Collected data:

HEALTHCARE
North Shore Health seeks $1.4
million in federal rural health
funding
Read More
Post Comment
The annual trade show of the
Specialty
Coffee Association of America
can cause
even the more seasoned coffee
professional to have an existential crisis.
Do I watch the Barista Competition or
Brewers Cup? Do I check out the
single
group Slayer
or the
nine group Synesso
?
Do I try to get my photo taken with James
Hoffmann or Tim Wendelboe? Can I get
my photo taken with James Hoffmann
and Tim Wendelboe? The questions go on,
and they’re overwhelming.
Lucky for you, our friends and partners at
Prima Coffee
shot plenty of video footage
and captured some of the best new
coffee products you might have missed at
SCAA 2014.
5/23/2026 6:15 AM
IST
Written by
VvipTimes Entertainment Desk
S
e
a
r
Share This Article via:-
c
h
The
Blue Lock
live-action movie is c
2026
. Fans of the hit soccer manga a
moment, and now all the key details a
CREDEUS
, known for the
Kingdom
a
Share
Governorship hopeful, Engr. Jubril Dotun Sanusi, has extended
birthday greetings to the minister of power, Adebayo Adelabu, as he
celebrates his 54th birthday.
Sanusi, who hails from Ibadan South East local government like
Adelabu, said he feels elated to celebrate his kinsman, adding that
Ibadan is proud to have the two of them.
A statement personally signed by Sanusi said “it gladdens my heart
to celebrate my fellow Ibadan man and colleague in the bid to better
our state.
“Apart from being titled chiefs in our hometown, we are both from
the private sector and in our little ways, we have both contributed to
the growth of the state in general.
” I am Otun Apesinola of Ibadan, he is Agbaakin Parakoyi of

_YOUR INSTRUCTIONS_
Reproduce each line of text in every item above without any change to its wording, spelling, punctuation or line breaks.

_ANSWER TO THE PROBLEM_
HEALTHCARE
North Shore Health seeks $1.4
million in federal rural health
funding
Read More
Post Comment
The annual trade show of the
Specialty
Coffee Association of America
can cause
even the more seasoned coffee
professional to have an existential crisis.
Do I watch the Barista Competition or
Brewers Cup? Do I check out the
single
group Slayer
or the
nine group Synesso
?
Do I try to get my photo taken with James
Hoffmann or Tim Wendelboe? Can I get
my photo taken with James Hoffmann
and Tim Wendelboe? The questions go on,
and they’re overwhelming.
Lucky for you, our friends and partners at
Prima Coffee
shot plenty of video footage
and captured some of the best new
coffee products you might have missed at
SCAA 2014.
5/23/2026 6:15 AM
IST
Written by
VvipTimes Entertainment Desk
S
e
a
r
Share This Article via:-
c
h
The
Blue Lock
live-action movie is c
2026
. Fans of the hit soccer manga a
moment, and now all the key details a
CREDEUS
, known for the
Kingdom
a
Share
Governorship hopeful, Engr. Jubril Dotun Sanusi, has extended
birthday greetings to the minister of power, Adebayo Adelabu, as he
celebrates his 54th birthday.
Sanusi, who hails from Ibadan South East local government like
Adelabu, said he feels elated to celebrate his kinsman, adding that
Ibadan is proud to have the two of them.
A statement personally signed by Sanusi said “it gladdens my heart
to celebrate my fellow Ibadan man and colleague in the bid to better
our state.
“Apart from being titled chiefs in our hometown, we are both from
the private sector and in our little ways, we have both contributed to
the growth of the state in general.
” I am Otun Apesinola of Ibadan, he is Agbaakin Parakoyi of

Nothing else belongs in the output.